Mei pernah berpikir, apakah perhatian dan rasa penasaran Chao terhadap anaknya, hanya karena berharap anaknya setidaknya akan memiliki wajah seperti anaknya yang telah meninggal dahulu, seperti fotonya yang pernah dilihat Mei dalam kotak biru di laci kamar Chao?. Tapi Mei kini tidak peduli, selama Chao bisa menyayangi anaknya yang adalah darah dagingnya sendiri.

Chao pantas kuatir, karena selama tiga tahun pernikahannya, Mei sudah dua kali dinyatakan hamil oleh dokter, namun karena kondisi rahimnya yang lemah, maka dua kehamilan sebelumnya gagal, sebelum memasuki trimester pertama.

Mei selama ini selalu dipenuhi perasaan cemas dan tekanan, mungkin itu membuat tubuhnya juga melemah, begitu juga dengan kandungannya.
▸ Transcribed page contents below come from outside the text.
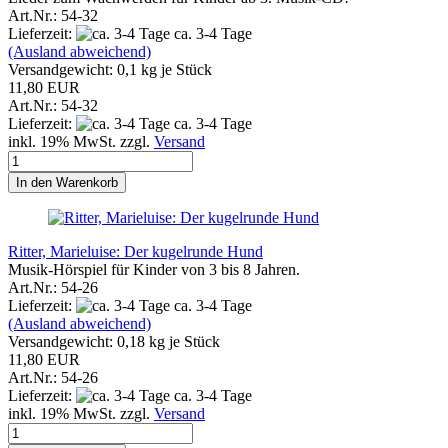
Art.Nr.: 54-32
Lieferzeit:
ca. 3-4 Tage
(Ausland abweichend)
Versandgewicht:
0,1
kg je Stück
11,80 EUR
Art.Nr.: 54-32
Lieferzeit:
ca. 3-4 Tage
inkl. 19% MwSt. zzgl.
Versand
In den Warenkorb
Ritter, Marieluise: Der kugelrunde Hund
Musik-Hörspiel für Kinder von 3 bis 8 Jahren.
Art.Nr.: 54-26
Lieferzeit:
ca. 3-4 Tage
(Ausland abweichend)
Versandgewicht:
0,18
kg je Stück
11,80 EUR
Art.Nr.: 54-26
Lieferzeit:
ca. 3-4 Tage
inkl. 19% MwSt. zzgl.
Versand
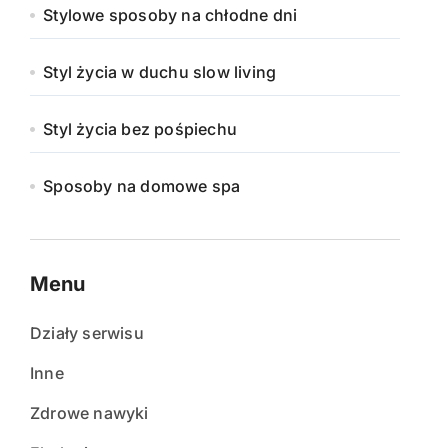
Stylowe sposoby na chłodne dni
Styl życia w duchu slow living
Styl życia bez pośpiechu
Sposoby na domowe spa
Menu
Działy serwisu
Inne
Zdrowe nawyki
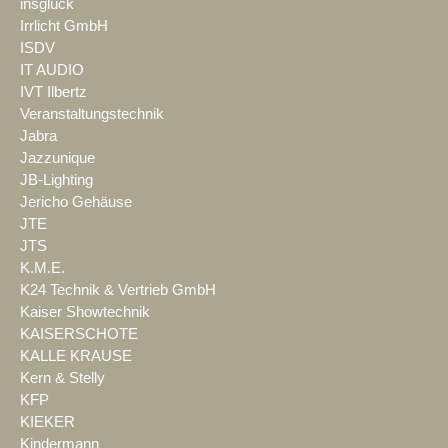
insglück
Irrlicht GmbH
ISDV
IT AUDIO
IVT Ilbertz
Veranstaltungstechnik
Jabra
Jazzunique
JB-Lighting
Jericho Gehäuse
JTE
JTS
K.M.E.
K24 Technik & Vertrieb GmbH
Kaiser Showtechnik
KAISERSCHOTE
KALLE KRAUSE
Kern & Stelly
KFP
KIEKER
Kindermann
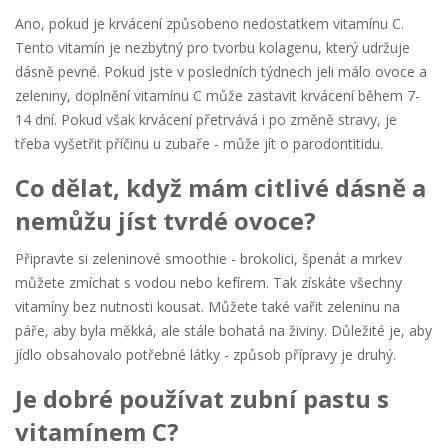
Ano, pokud je krvácení způsobeno nedostatkem vitamínu C.
Tento vitamín je nezbytný pro tvorbu kolagenu, který udržuje
dásně pevné. Pokud jste v posledních týdnech jeli málo ovoce a
zeleniny, doplnění vitamínu C může zastavit krvácení během 7-
14 dní. Pokud však krvácení přetrvává i po změně stravy, je
třeba vyšetřit příčinu u zubaře - může jít o parodontitidu.
Co dělat, když mám citlivé dásně a
nemůžu jíst tvrdé ovoce?
Připravte si zeleninové smoothie - brokolici, špenát a mrkev
můžete zmíchat s vodou nebo kefírem. Tak získáte všechny
vitamíny bez nutnosti kousat. Můžete také vařit zeleninu na
páře, aby byla měkká, ale stále bohatá na živiny. Důležité je, aby
jídlo obsahovalo potřebné látky - způsob přípravy je druhý.
Je dobré používat zubní pastu s
vitamínem C?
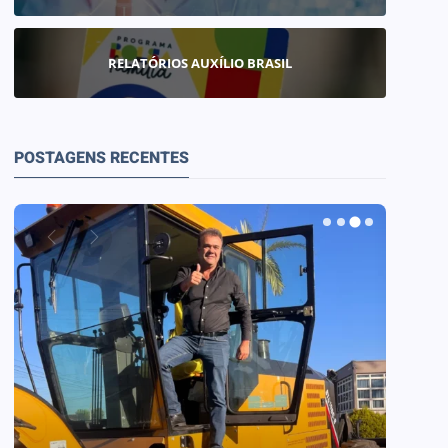
RELATÓRIOS AUXÍLIO BRASIL
POSTAGENS RECENTES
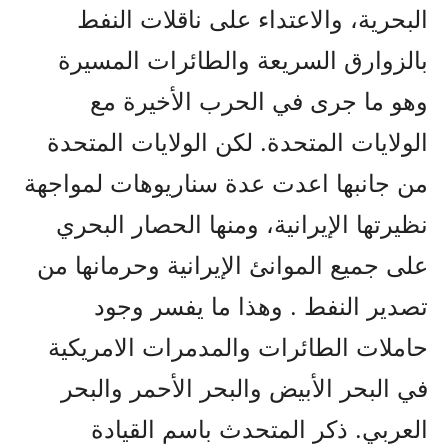
البحرية، والاعتداء على ناقلات النفط
بالزوارق السريعة والطائرات المسيرة
وهو ما جرى في الحرب الأخيرة مع
الولايات المتحدة. لكن الولايات المتحدة
من جانبها اعدت عدة سناريوهات لمواجهة
نظيرتها الإيرانية، ومنها الحصار البحري
على جميع الموانئ الإيرانية وحرمانها من
تصدير النفط . وهذا ما يفسر وجود
حاملات الطائرات والمدمرات الامريكية
في البحر الأبيض والبحر الأحمر والبحر
العربي. ذكر المتحدث باسم القيادة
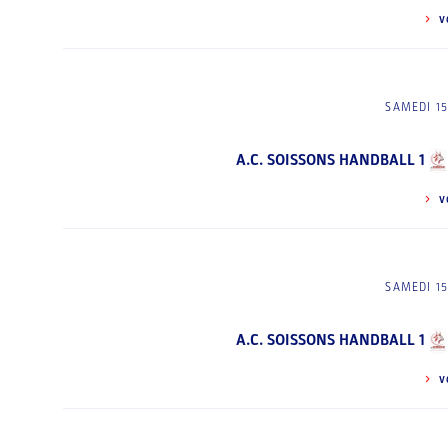
V
SAMEDI 1
A.C. SOISSONS HANDBALL 1
V
SAMEDI 1
A.C. SOISSONS HANDBALL 1
V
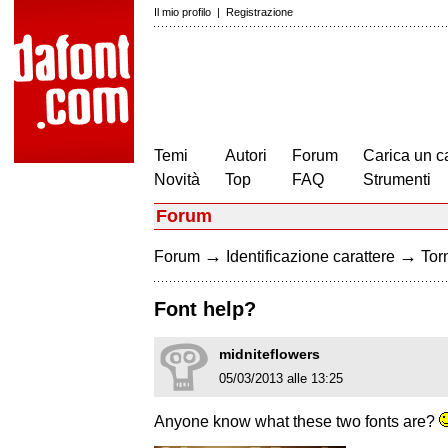
Il mio profilo
|
Registrazione
Temi
Autori
Forum
Carica un c
Novità
Top
FAQ
Strumenti
Forum
→
→
Forum
Identificazione carattere
Torn
Font help?
midniteflowers
05/03/2013 alle 13:25
Anyone know what these two fonts are?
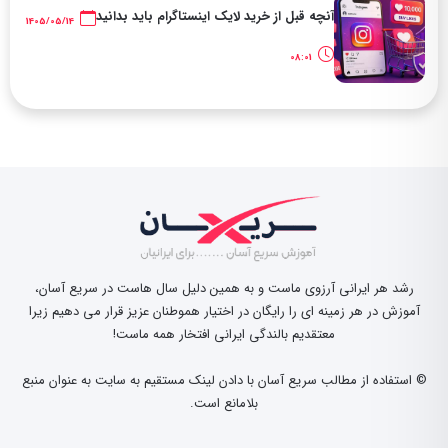
آنچه قبل از خرید لایک اینستاگرام باید بدانید
1405/05/14
08:01
رشد هر ایرانی آرزوی ماست و به همین دلیل سال هاست در سریع آسان،
آموزش در هر زمینه ای را رایگان در اختیار هموطنان عزیز قرار می دهیم زیرا
معتقدیم بالندگی ایرانی افتخار همه ماست!
© استفاده از مطالب سریع آسان با دادن لینک مستقیم به سایت به عنوان منبع
بلامانع است.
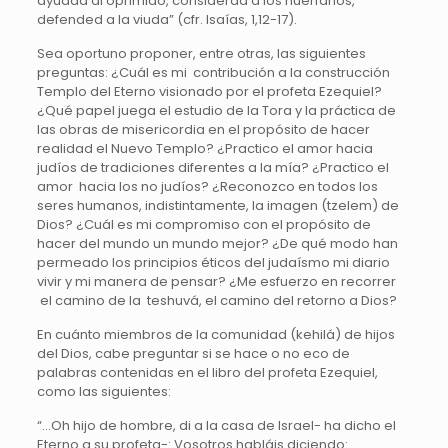
ayudad al oprimido, considerad a los huérfanos,
defended a la viuda” (cfr. Isaías, 1,12-17).
Sea oportuno proponer, entre otras, las siguientes
preguntas: ¿Cuál es mi contribución a la construcción
Templo del Eterno visionado por el profeta Ezequiel?
¿Qué papel juega el estudio de la Tora y la práctica de
las obras de misericordia en el propósito de hacer
realidad el Nuevo Templo? ¿Practico el amor hacia
judíos de tradiciones diferentes a la mía? ¿Practico el
amor hacia los no judíos? ¿Reconozco en todos los
seres humanos, indistintamente, la imagen (tzelem) de
Dios? ¿Cuál es mi compromiso con el propósito de
hacer del mundo un mundo mejor? ¿De qué modo han
permeado los principios éticos del judaísmo mi diario
vivir y mi manera de pensar? ¿Me esfuerzo en recorrer
el camino de la teshuvá, el camino del retorno a Dios?
En cuánto miembros de la comunidad (kehilá) de hijos
del Dios, cabe preguntar si se hace o no eco de
palabras contenidas en el libro del profeta Ezequiel,
como las siguientes:
“…Oh hijo de hombre, di a la casa de Israel- ha dicho el
Eterno a su profeta-: Vosotros habláis diciendo:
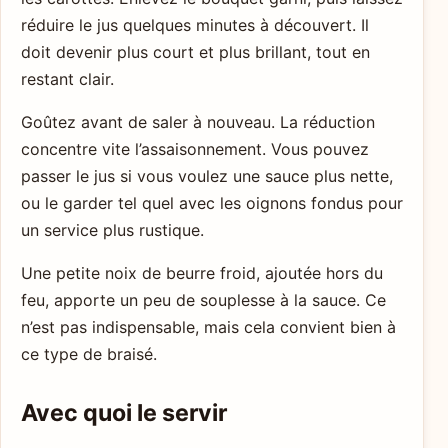
réduire le jus quelques minutes à découvert. Il
doit devenir plus court et plus brillant, tout en
restant clair.
Goûtez avant de saler à nouveau. La réduction
concentre vite l’assaisonnement. Vous pouvez
passer le jus si vous voulez une sauce plus nette,
ou le garder tel quel avec les oignons fondus pour
un service plus rustique.
Une petite noix de beurre froid, ajoutée hors du
feu, apporte un peu de souplesse à la sauce. Ce
n’est pas indispensable, mais cela convient bien à
ce type de braisé.
Avec quoi le servir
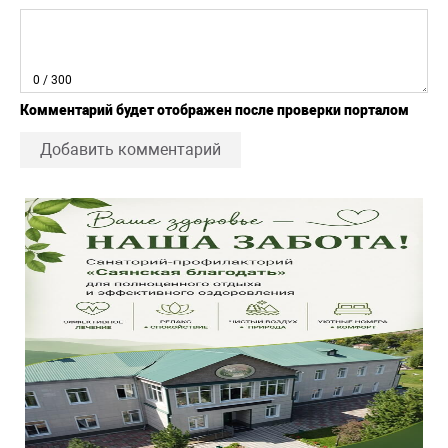
0
/ 300
Комментарий будет отображен после проверки порталом
Добавить комментарий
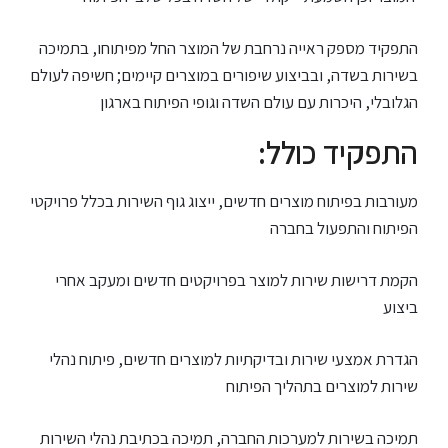
התפקיד מספק ראייה נרחבת של המוצר החל מפיתוחו, בתמיכה
בשירות בשדה, ובביצוע שיפורים במוצרים קיימים; חשיפה לעולם
הגלובלי, היכרות עם עולם השדה וגופי הפיתוח בארגון
:התפקיד כולל
מעורבות בפיתוח מוצרים חדשים, ייצוג גוף השירות בכלל פרויקטי
הפיתוח והתפעול בחברה
הקמת דרישות שירות למוצר בפרויקטים חדשים ומעקב אחרי
ביצוע
הגדרת אמצעי שירות ובדיקתיות למוצרים חדשים, פיתוח נהלי
שירות למוצרים בתהליך הפיתוח
תמיכה בשירות למערכות החברה, תמיכה בכתיבת נהלי השירות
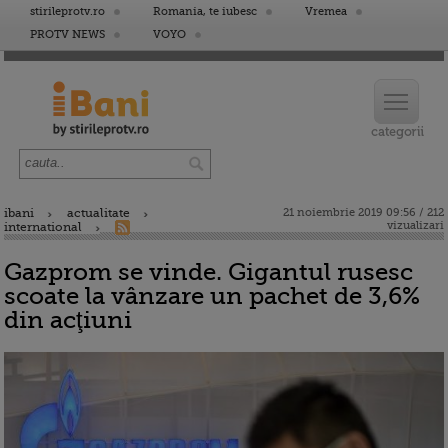
stirileprotv.ro
Romania, te iubesc
Vremea
PROTV NEWS
VOYO
ibani
actualitate
21 noiembrie 2019 09:56 / 212
vizualizari
international
Gazprom se vinde. Gigantul rusesc
scoate la vânzare un pachet de 3,6%
din acţiuni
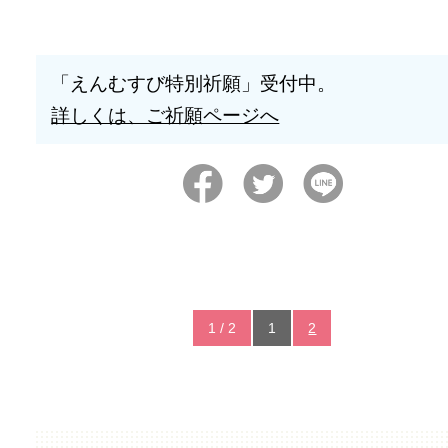
「えんむすび特別祈願」受付中。
詳しくは、ご祈願ページへ
1 / 2
1
2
Dan Chao setiap kali merasa begitu kecewa dan beberapa kali pulang malam dengan nafas menguar bau alkohol sebagai pelampiasannya, dan seringkali berubah menjadi begitu pemarah.

Kematian ibu saat masa kehamilan dalam kurun waktu 42 hari setelah persalinan adalah salah satu ancaman pembunuh yang sering terjadi. Begitu juga perdarahan postpartum setelah sehari atau hitungan minggu setelah persalinan yang membuat syok dan gagal fungsi organ.

Termasuk juga komplikasi kehamilan, seperti preeklamsia dan eklamsia, akibat tekanan darah tinggi, dan adanya protein dalam urin yang merusak organ. Beruntung Mei tidak memiliki riwayat penyakit tertentu, mungkin udara gunung dan makanan alami yang mereka tanam sendiri, menjadikanya selalu sehat meski terpenjara.

Mei bisa merasakan perubahan sikap Chao setiap kali Mei mengandung. Chao menjadi lebih sering tinggal di rumah dan melakukan pekerjaan dari rumah atau pulang kantor lebih cepat dari biasanya sebelum malam. Chao akan lebih perhatian dengan membelikan Mei makanan-makanan dan roti-roti yang lezat, atau apapun yang menjadi permintaan Mei selama kehamilannya. Seperti umumnya ketika seorang ibu hamil mengidam.

Chao akan menuntun Mei ke kamar, apalagi ketika menaiki tangga, bahkan Chao pernah menawarkan jika ia akan merenovasi ruang di bawah tangga untuk dijadikan kamar, agar Mei tidak perlu naik turun tangga selama kehamilannya, apalagi sejak kegagalan dua kehamilannya.

Chao juga melarang Mei melakukan banyak pekerjaan dan memilih untuk memasak sendiri jika sedang bosan memakan makanan siap saji yang dibelinya sepulang kerja. Atau beberapa kali Mei melihat Chao menyeduh mie instan ketika benar-benar lapar, tanpa mau mengganggu istirahat Mei.

Selama waktu-waktu ini, Mei merasakan perhatian itu sebagai sebuah kebahagiaan yang tidak pernah dirasakan selama hidupnya. Ia merasakan Chao begitu tulus mencintainya, dan Mei menepis jika semua itu dilakukan Chao karena menganggap Mei layaknya sedang mengurus kehamilan mendiang istrinya yang berwajah mirip dengan Mei. Perasaan mencintai yang pernah ragu-ragu dirasakan Mei terhadap Chao perlahan tumbuh bersemi.